As for whether the earlier panel was unjust in refusing to grant an adjournment of the main appeals, Abdul Rahman said it is pertinent to note there was no allegation, proven or otherwise, that the defence seeking an adjournment of three to four months was a ploy or strategy to delay the hearing.

He said the mere three weeks Hisyam had to prepare was considered insufficient since it was estimated that there were about 30,000 pages of documents in respect of each appeal.

"It was therefore humanly impossible to meaningfully review and digest the documents to be able to formulate their substantive arguments for the main appeals.

Abdul Rahman noted the contention was that Hisyam did the right thing by asking for time to prepare for the main appeals as he would be doing injustice to his client if he had proceeded to submit without adequate preparation, given the seriousness and complexity of the case.

"However the court did not accept such a reason as a valid ground for the grant of an adjournment.

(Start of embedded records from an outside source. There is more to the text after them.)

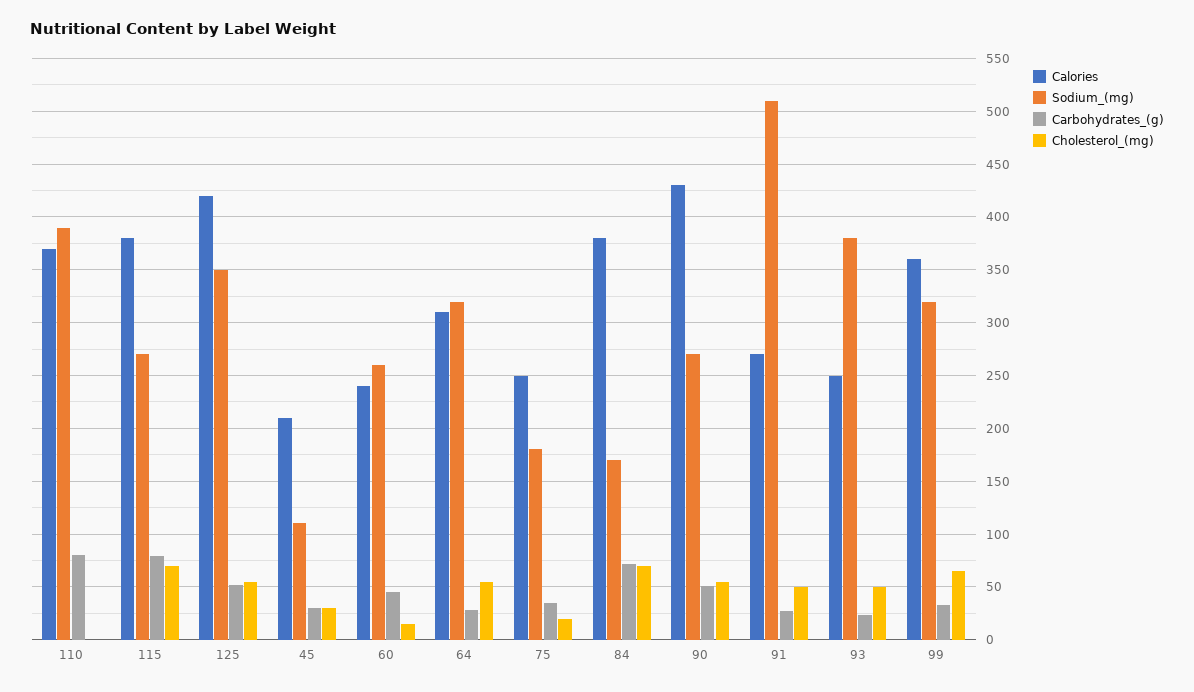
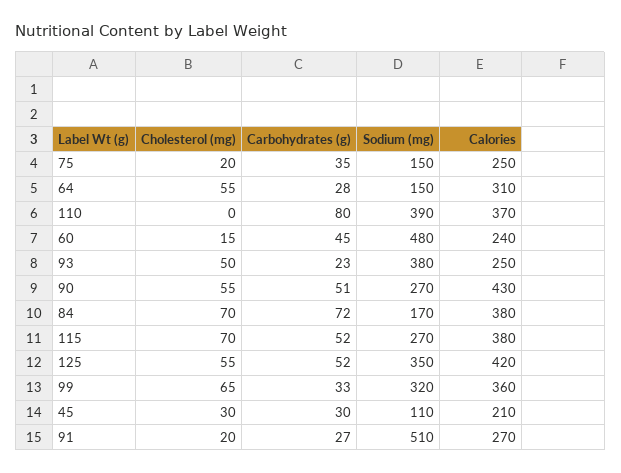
Carbohydrates_(g), 115: 80 -> 52
Sodium_(mg), 60: 260 -> 480
Sodium_(mg), 64: 320 -> 150
Sodium_(mg), 75: 180 -> 150
Cholesterol_(mg), 91: 50 -> 20

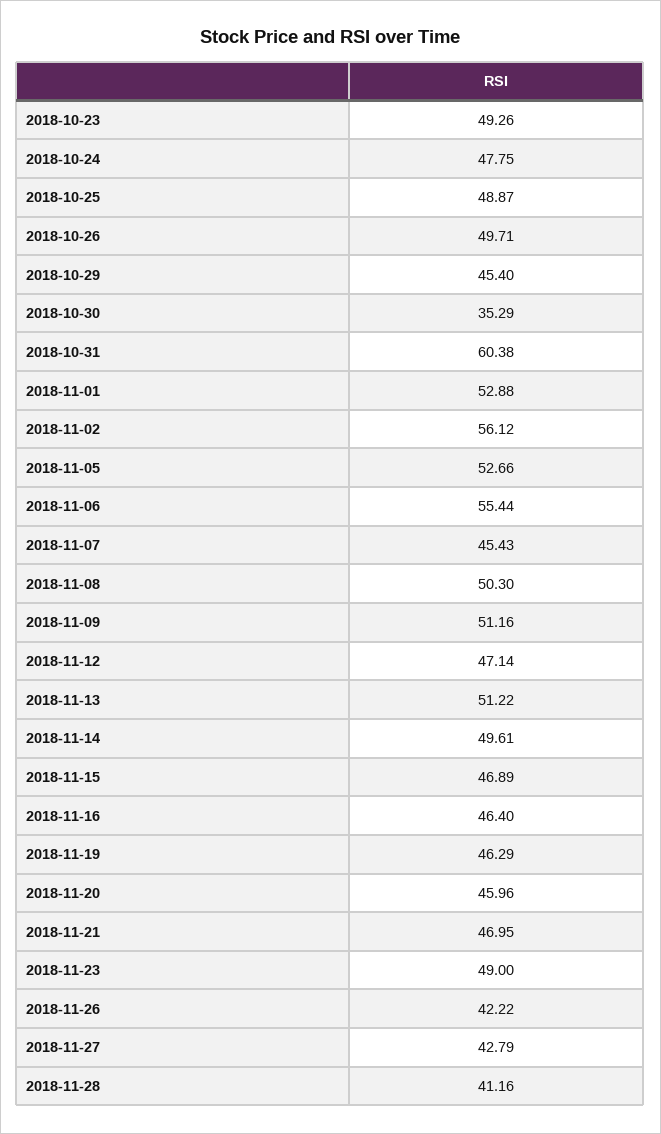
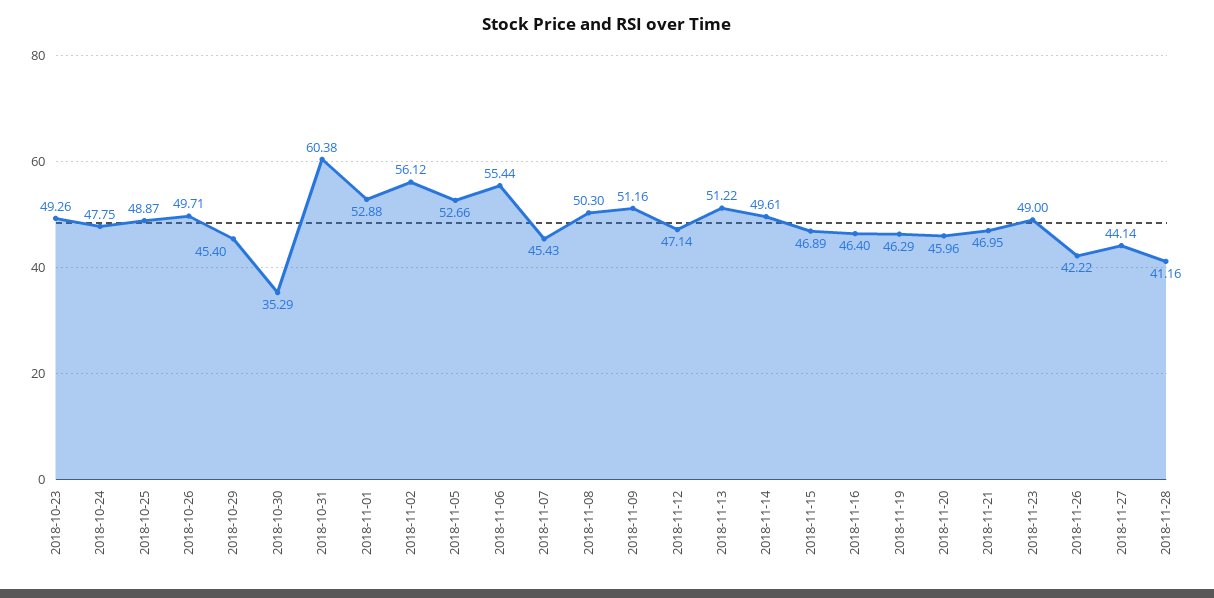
2018-11-27: 42.79 -> 44.14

"It was submitted that if at all any blame is to be attributed to anyone, it should be to his lawyers and not the applicant. In my humble opinion that is a fair statement to make.

"There is no justification to make the applicant pay such a heavy price, as the price that he is paying now, for his lawyers’ mistake," he said.

Thus he said the issue is not so much a denial of the applicant’s right to counsel of his choice since he was never denied that right, but whether it was fair in the circumstances to deny his counsel, who had just been appointed barely three weeks before the appeal hearing, an adjournment to better prepare.

He also stated he was making it absolutely clear he was not expressing any opinion or judgment on the propriety of Hisyam’s decision to discharge himself after accepting the brief on such short notice and being unable to argue the main appeals for want of preparation.

Abdul Rahman said it was understood that the Bar Council has commenced an action against Hisyam but stated the move has got nothing to do with Najib whose only interest is to see his lawyer acts in his best interest.

Abdul Rahman said he took an objective view of the overall surrounding circumstances of the case, in particular the fact that Najib was left to fend for himself after his counsel discharged himself.

"It is difficult not to agree with the applicant that he was not given a fair hearing by being denied a reasonable opportunity to prepare and to present his case before the court decided on the fate of his appeals, and his personal liberty.

"This is an elementary rule of natural justice, a breach of which would warrant a review under Rule 137 of the Rules," he said.

The defence was led by Tan Sri Muhammad Shafee Abdullah while ad hoc prosecutor Datuk V Sithambaram, deputy public prosecutors Donald Joseph Franklin and Mohd Ashrof Adrin Kamarul appeared for the prosecution.